» PROBLEM TO SOLVE:
Repeat only the stretch of lines below that runs from the line with "Attn: Bill Mills" through the line with "Seattle WA 98124-4729", unaltered.

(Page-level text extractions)
*** Begin section ***

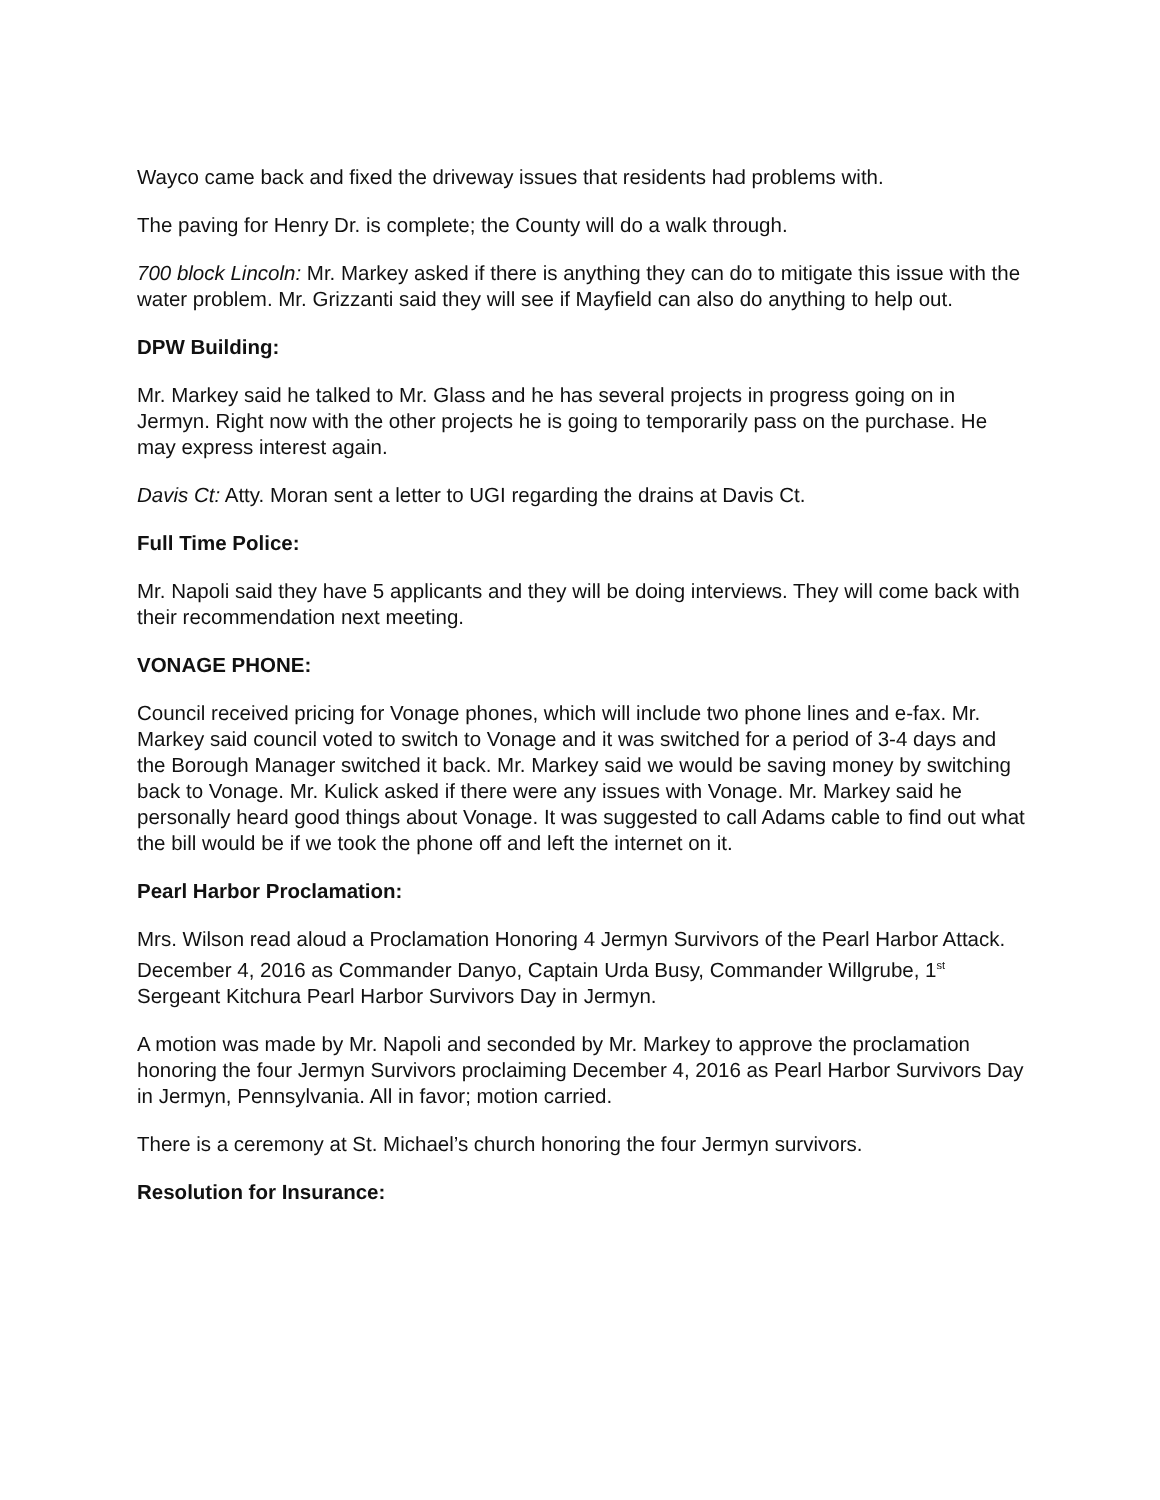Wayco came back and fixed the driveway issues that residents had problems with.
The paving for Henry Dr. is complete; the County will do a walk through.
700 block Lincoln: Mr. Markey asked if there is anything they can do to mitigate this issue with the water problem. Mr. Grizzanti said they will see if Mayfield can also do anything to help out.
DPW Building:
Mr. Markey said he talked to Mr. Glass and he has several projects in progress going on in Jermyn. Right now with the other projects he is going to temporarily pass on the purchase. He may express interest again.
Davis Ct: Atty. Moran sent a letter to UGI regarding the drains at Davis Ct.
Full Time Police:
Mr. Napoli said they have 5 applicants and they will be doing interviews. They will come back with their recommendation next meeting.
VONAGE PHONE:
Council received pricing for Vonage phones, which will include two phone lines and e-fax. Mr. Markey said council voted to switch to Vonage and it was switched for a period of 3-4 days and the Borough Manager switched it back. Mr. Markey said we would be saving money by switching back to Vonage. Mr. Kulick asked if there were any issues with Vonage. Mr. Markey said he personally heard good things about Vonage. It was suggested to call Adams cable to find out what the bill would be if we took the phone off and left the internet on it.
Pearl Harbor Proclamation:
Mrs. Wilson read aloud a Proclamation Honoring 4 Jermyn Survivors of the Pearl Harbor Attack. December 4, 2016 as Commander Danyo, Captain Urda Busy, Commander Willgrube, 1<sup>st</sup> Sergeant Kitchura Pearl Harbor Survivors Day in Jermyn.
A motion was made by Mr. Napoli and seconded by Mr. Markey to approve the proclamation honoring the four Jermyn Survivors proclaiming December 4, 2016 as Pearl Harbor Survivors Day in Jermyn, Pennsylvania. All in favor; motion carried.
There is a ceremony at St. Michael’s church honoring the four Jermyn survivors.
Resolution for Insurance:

*** End section ***
*** Begin section ***

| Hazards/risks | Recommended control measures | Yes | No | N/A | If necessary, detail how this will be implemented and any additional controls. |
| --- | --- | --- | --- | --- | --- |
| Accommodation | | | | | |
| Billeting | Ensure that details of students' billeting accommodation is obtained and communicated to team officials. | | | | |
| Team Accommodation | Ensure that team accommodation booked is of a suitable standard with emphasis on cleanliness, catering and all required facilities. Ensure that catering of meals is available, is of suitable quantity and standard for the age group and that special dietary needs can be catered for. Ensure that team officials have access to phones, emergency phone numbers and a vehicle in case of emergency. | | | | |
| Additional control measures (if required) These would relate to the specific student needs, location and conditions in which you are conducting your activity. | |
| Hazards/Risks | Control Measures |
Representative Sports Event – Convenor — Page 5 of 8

*** End section ***
*** Begin section ***

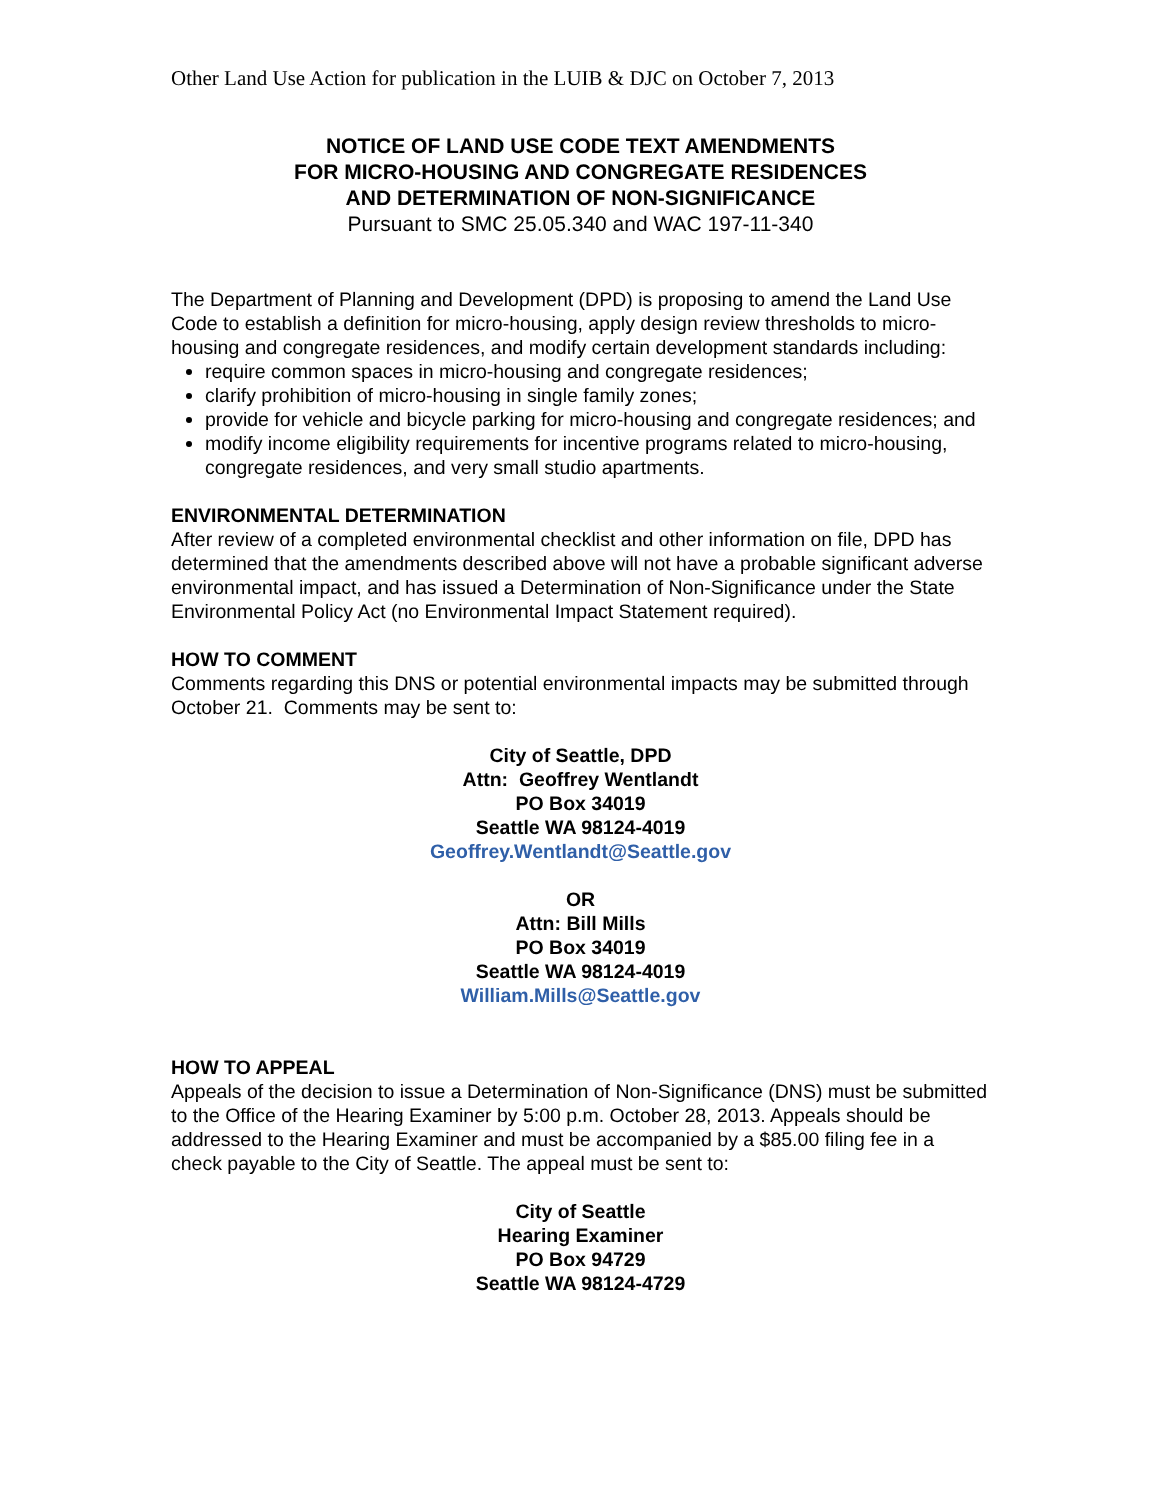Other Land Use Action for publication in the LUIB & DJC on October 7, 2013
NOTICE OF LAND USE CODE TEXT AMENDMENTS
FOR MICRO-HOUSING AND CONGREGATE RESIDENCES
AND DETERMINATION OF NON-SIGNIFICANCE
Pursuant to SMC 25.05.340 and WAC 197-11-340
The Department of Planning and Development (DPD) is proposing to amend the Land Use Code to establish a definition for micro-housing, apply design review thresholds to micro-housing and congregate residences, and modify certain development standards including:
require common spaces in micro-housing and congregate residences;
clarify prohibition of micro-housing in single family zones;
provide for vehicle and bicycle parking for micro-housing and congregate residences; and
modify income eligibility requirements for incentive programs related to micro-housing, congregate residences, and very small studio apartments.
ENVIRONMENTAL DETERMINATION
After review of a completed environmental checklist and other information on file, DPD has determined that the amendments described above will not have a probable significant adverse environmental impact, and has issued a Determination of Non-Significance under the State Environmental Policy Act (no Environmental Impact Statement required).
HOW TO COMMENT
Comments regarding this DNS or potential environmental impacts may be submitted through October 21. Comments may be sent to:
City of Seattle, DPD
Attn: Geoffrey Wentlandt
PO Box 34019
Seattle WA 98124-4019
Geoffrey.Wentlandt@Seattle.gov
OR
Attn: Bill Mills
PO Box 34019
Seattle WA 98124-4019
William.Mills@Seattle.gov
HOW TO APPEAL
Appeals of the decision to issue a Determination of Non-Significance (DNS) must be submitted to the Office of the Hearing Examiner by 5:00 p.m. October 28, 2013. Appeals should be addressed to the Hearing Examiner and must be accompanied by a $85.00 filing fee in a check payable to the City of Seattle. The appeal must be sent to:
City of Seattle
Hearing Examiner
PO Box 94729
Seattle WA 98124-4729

*** End section ***

» YOUR SOLUTION:
Attn: Bill Mills
PO Box 34019
Seattle WA 98124-4019
William.Mills@Seattle.gov
HOW TO APPEAL
Appeals of the decision to issue a Determination of Non-Significance (DNS) must be submitted to the Office of the Hearing Examiner by 5:00 p.m. October 28, 2013. Appeals should be addressed to the Hearing Examiner and must be accompanied by a $85.00 filing fee in a check payable to the City of Seattle. The appeal must be sent to:
City of Seattle
Hearing Examiner
PO Box 94729
Seattle WA 98124-4729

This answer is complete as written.